Datakits are based on the open-source Frictionless Data Package specification.

At the most basic level, a datakit is a git repository consisting of .json configuration files describing each element of a data analysis.

The following reference will use bindfit-datakit as an example, a datakit containing a binding constant fitting algorithm.

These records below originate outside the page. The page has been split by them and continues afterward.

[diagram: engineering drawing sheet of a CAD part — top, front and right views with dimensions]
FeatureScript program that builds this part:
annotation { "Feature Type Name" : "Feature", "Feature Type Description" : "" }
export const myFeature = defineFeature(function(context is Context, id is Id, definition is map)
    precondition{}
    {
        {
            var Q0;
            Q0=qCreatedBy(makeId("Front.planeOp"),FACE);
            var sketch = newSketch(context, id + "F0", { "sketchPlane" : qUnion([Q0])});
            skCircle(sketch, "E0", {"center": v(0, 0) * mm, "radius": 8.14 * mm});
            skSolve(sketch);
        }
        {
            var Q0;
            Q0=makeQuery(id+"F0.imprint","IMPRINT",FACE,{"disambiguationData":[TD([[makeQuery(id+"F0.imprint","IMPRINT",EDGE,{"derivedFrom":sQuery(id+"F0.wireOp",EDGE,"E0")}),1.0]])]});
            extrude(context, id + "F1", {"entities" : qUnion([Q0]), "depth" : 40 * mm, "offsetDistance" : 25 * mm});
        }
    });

An example of an initialised datakit structure is below:

  • Directorybindfit/ # The algorithm configuration
    • algorithm.json
    • algorithm.py
    • relationships.json
    • Directoryresources/ # Resource templates
      • data.json
      • inputParams.json
      • outputParams.json
      • fit.json
    • Directorymetaschemas/ # Metaschemas
      • data.json
      • dataAgg.json
    • Directorycontainer/
      • Dockerfile
    • Directoryviews/ # Visualisations
      • fitGraphMatplotlib.json
      • fitGraphMatplotlib.py
    • Directoryinterfaces/ # User interfaces
      • main.json
  • Directorybindfit.run/ # The run state configuration - contains a single run of the algorithm
    • run.json
    • Directoryresources/ # Resource instances
      • data.json
      • inputParams.json
      • outputParams.json
      • fit.json
    • Directoryviews/
      • # View artefacts generated by the run go here
  • datakit.json # Global datakit configuration

Data

Simple data

Simple data in a datakit is defined by individual variable values inside the run configuration. For example, model below is a simple string value:

"bindfit.run/run.json
{
"name": "bindfit.run",
"title": "Run configuration for bindfit",
...
"data": {
"inputs": [
...
{
"name": "model",
"value": "nmr1to1"
},
...
],
"outputs": [
...
]
}
}

The configuration for this simple variable is defined inside the algorithm signature:

bindfit/algorithm.json
{
"name": "bindfit",
...
"signature": {
"inputs": [
...
{
"name": "model",
"title": "Model",
"description": "The model to fit to the data",
"type": "string",
"enum": [
...
],
"null": false,
"default": {
"value": "nmr1to1"
}
},
...
],
"outputs": [
...
]
}
}

Tabular data resources

Tabular data is described by the Frictionless Tabular Data Resource specification.

  • Directorybindfit/
    • Directoryresources/
      • data.json
      • inputParams.json
      • outputParams.json
      • fit.json

Schemas

Tabular data resources contain schemas which define their structure.

Metaschemas

Metaschemas are a datakit concept that define the range of tabular data schemas an algorithm variable can accept. See the metaschemas tutorial.

Algorithms

Algorithms define the analysis code in a workflow.

Signature

All algorithms have a signature. The algorithm signature defines the inputs and outputs that the algorithm can take. A signature consists of many variables.

Run configurations

Run configurations describe a single execution of the algorithm they refer to. They contain a description of the setup of a single algorithm run, linking algorithm variables to input and output resources along with the metaschemas they must conform to (if present).

Views

Views describe visualisations of algorithm data which can be rendered individually, or embedded as web components.

Interfaces

Interfaces describe how to render a collection of views into an interactive user interface.